Plastic is integral to our everyday lives, and its complete elimination is unrealistic. There’s no denying that plastic is an important component in items like auto and computer parts, medical devices, and sports safety gear. It’s strong, doesn’t corrode, is resistant to harsh environments, and it’s inexpensive.  However, these characteristics can also make plastic a huge disposal problem, particularly given the massive volume of plastic currently being consumed.  The world produces over 380 million tons of plastic per year, most of which ends up in landfills or the ocean or is shipped across the globe to developing nations with lax environmental standards. Sadly, less than 10% of all plastic is recycled, and an estimated 10 million tons enter the ocean annually. That equates to about one garbage truckload every minute!  So really, much of our plastic ends up back in the fish that we eat (yum?!), disrupts the ocean’s ecosystem, and contributes to poor labor and health conditions for those stuck with that plastic we happily threw in our recycling bins.

 

Many of us are making changes and trying to do right by the environment.  Driving and flying are freeing, and often necessary, but a large part of our carbon footprints. Meat and dairy, dietary cornerstones for some of us, also contribute significantly to carbon emissions. And apparently, so does peat-based compost. Who knew?! Not me. To be fair, I can’t keep a cactus alive, so I’m probably not the best person to ask about gardening matters. A recent Financial Times article highlighted the carbon intensity of peat extraction and the power of understanding the impact of a seemingly simple decision at your local gardening center. You thought you were doing something good for the environment by buying some plants, but then you learn about the carbon intensity of peat, and you notice all of those plastic pots, and you start to panic. How are we supposed to know and keep track of it all?

 

Similarly, we think we’ve made progress by purchasing new green products but then discover that some manufacturers used greenwashed marketing to capture our attention. It can be deflating (and expensive!) spending so much time attempting to make changes and feeling like we’re back to square one. It’s complicated! What about changing from dairy milk to almond milk? Feeling good, right? Check out the water consumption needed to produce almond milk. Maybe that’s not the best choice (but still better than dairy?)? And those green cleaning products – check the labels and the packaging. Most of them still come in plastic bottles and contain harsh chemicals, impacting your household and often the surrounding ecosystem. And the microplastics entering the sewer system from your dishwasher and laundry tablets wreak havoc on the environment and are spread to all corners of the globe. New studies have shown shocking levels of microplastics in the ocean and the atmosphere with the potential to seriously impact human health.  How can we make large-scale changes when the small ones are hard? And how do we incent all parties to make a green choice, especially when that often requires paying a premium or disrupts a lucrative business?

Your instructions — Copy out the part of the passage on plastic and green choices from "Many of us are" up to and including "track of it all?".

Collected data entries
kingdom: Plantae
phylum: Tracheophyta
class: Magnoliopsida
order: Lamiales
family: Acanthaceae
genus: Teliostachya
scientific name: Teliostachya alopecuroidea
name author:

Exercise solution —
Many of us are making changes and trying to do right by the environment.  Driving and flying are freeing, and often necessary, but a large part of our carbon footprints. Meat and dairy, dietary cornerstones for some of us, also contribute significantly to carbon emissions. And apparently, so does peat-based compost. Who knew?! Not me. To be fair, I can’t keep a cactus alive, so I’m probably not the best person to ask about gardening matters. A recent Financial Times article highlighted the carbon intensity of peat extraction and the power of understanding the impact of a seemingly simple decision at your local gardening center. You thought you were doing something good for the environment by buying some plants, but then you learn about the carbon intensity of peat, and you notice all of those plastic pots, and you start to panic. How are we supposed to know and keep track of it all?